2.. Control y bloqueo de la salida de capitales, evitando su fuga.

3.. Centralización y control cambiario con política de cambios múltiples y diferenciados.

4.. Moratoria e inmediata auditoria de la deuda pública, liberando recursos para


atender las necesidades sociales.

5.. Control de precios de los productos básicos.

6.. Mantenimiento y recuperación de los salarios reales de los trabajadores,


asociado a una política de tributación progresiva que afecte al capital y sobre todo a la
especulación.

7.. Políticas de protección e incentivo al mercado interno y a las actividades


económicas con alta generación de empleo. Para ese fin la inversión pública juega un
papel fundamental.
176

8.. Seguro de desempleo y políticas de protección social a los trabajadores


desempleados e informales.

9.. Re-estatización de las empresas estratégicas. Nacionalización de las grandes


empresas privadas en proceso de quiebra. Recuperación del control nacional de los
recursos naturales.

10. Promover una integración regional al servicio de los pueblos y no del capital.
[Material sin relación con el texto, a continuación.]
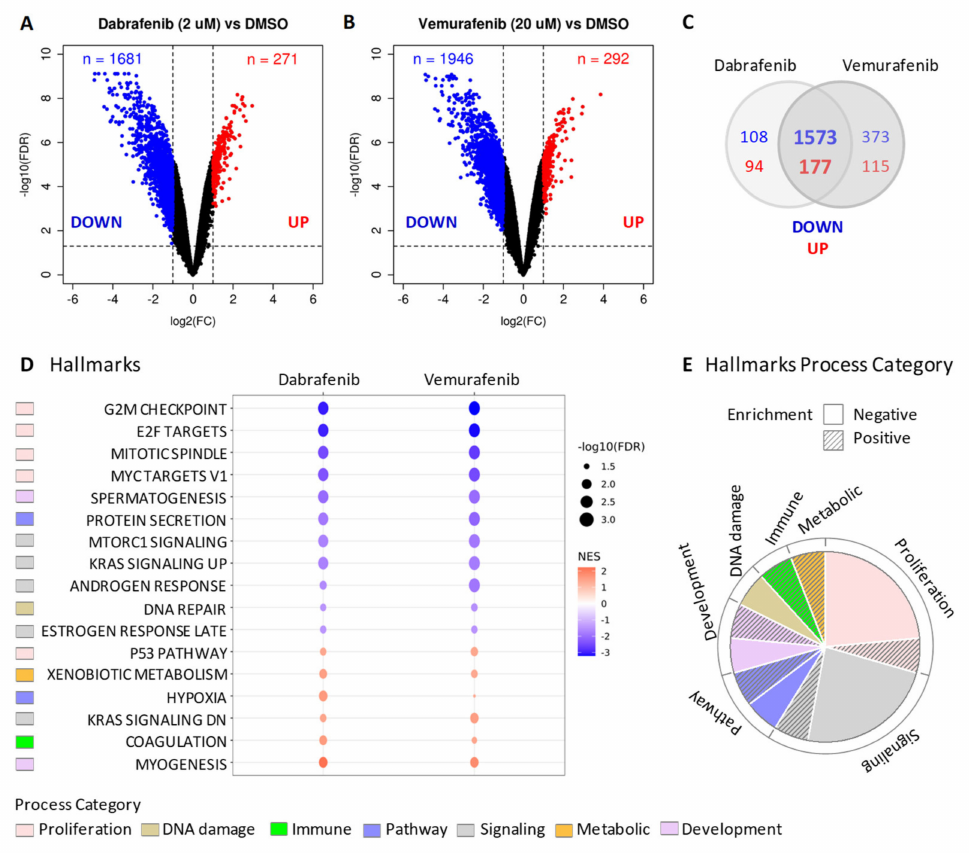
Figure 4. Gene expression profiles in BCPAP cells treated with BRAF inhibitors. ( A , B ) Volcano plot of differentially expressed genes between either Dabrafenib or Vemurafenib treated BCPAP cells compared to control cells treated with DMSO. The x -axis shows the log2 fold change (FC) and the y -axis shows the − log10 false discovery rate (FDR). The vertical and horizontal dashed lines represent the FC and FDR thresholds (absolute FC > 2 and FDR < 0.05, respectively) used to select differentially expressed genes. Up- and down-regulated genes in each comparison are highlighted in red and blue, respectively. ( C ) Venn diagram showing the intersection of statistically significant deregulated genes selected with cutoffs on absolute FC > 2 and FDR < 0.05. ( D ) Dot plots showing commonly significantly enriched gene sets (FDR < 0.05) from GSEA Hallmarks collection. The red-to-blue colored-scale bar represents the normalized enrichment score (NES). The point size indicates the magnitude of the statistical significance expressed as –log10 of the FDR. ( E ). Distribution of Hallmarks process categories relative to gene sets showed in ( D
Tales medidas inmediatas constituyen una respuesta al drama social que impone la
crisis e iniciarán transformaciones que, para realizarse plenamente, requieren avanzar
hacia un horizonte socialista.

Salvar a los pueblos, no a los bancos, este es el objetivo de la Sociedad


Latinoamericana de Economía Política y Pensamiento Critico frente a la crisis y sus
consecuencias sociales.

Dada en Buenos Aires, a los 23 días de octubre de 2008.